In the listing that follows, copy out each line that includes the word "Sweepers".

▬▬▬▬▬▬

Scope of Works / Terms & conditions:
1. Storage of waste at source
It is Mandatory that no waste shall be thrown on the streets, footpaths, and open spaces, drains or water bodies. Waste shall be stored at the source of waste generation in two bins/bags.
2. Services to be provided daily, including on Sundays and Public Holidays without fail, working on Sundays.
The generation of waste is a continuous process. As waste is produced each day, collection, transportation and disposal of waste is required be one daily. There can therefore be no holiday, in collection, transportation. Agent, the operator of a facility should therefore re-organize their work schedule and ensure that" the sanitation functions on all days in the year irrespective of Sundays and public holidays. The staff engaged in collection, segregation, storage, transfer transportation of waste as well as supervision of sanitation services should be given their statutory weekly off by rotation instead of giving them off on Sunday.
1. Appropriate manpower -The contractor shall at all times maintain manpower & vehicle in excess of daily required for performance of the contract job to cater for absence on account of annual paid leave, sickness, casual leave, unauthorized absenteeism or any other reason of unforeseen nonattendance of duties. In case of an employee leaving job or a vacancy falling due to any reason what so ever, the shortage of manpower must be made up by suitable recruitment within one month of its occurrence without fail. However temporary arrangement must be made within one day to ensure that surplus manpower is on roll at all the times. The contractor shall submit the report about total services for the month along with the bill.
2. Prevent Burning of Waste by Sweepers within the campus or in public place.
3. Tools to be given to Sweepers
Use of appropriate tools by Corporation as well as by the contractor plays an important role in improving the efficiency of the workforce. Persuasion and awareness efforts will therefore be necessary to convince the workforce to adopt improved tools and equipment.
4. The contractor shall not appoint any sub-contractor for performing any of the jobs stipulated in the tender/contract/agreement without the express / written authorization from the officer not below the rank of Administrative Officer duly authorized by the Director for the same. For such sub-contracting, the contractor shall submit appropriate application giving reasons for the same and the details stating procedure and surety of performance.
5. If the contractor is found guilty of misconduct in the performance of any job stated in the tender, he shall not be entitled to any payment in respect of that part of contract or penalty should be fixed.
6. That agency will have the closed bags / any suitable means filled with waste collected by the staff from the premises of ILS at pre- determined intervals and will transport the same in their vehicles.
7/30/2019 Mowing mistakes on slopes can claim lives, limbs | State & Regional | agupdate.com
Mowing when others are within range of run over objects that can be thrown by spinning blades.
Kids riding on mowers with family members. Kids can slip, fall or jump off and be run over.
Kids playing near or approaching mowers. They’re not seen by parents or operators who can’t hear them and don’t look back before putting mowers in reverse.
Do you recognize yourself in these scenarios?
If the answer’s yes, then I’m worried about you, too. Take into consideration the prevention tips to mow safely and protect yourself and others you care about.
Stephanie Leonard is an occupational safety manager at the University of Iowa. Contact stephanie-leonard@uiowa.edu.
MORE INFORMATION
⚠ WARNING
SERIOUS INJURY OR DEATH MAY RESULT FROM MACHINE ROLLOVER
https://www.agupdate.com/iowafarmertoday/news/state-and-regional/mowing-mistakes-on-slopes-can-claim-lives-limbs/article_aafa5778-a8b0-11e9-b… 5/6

▬▬▬▬▬▬

• Task result:
2. Prevent Burning of Waste by Sweepers within the campus or in public place.
3. Tools to be given to Sweepers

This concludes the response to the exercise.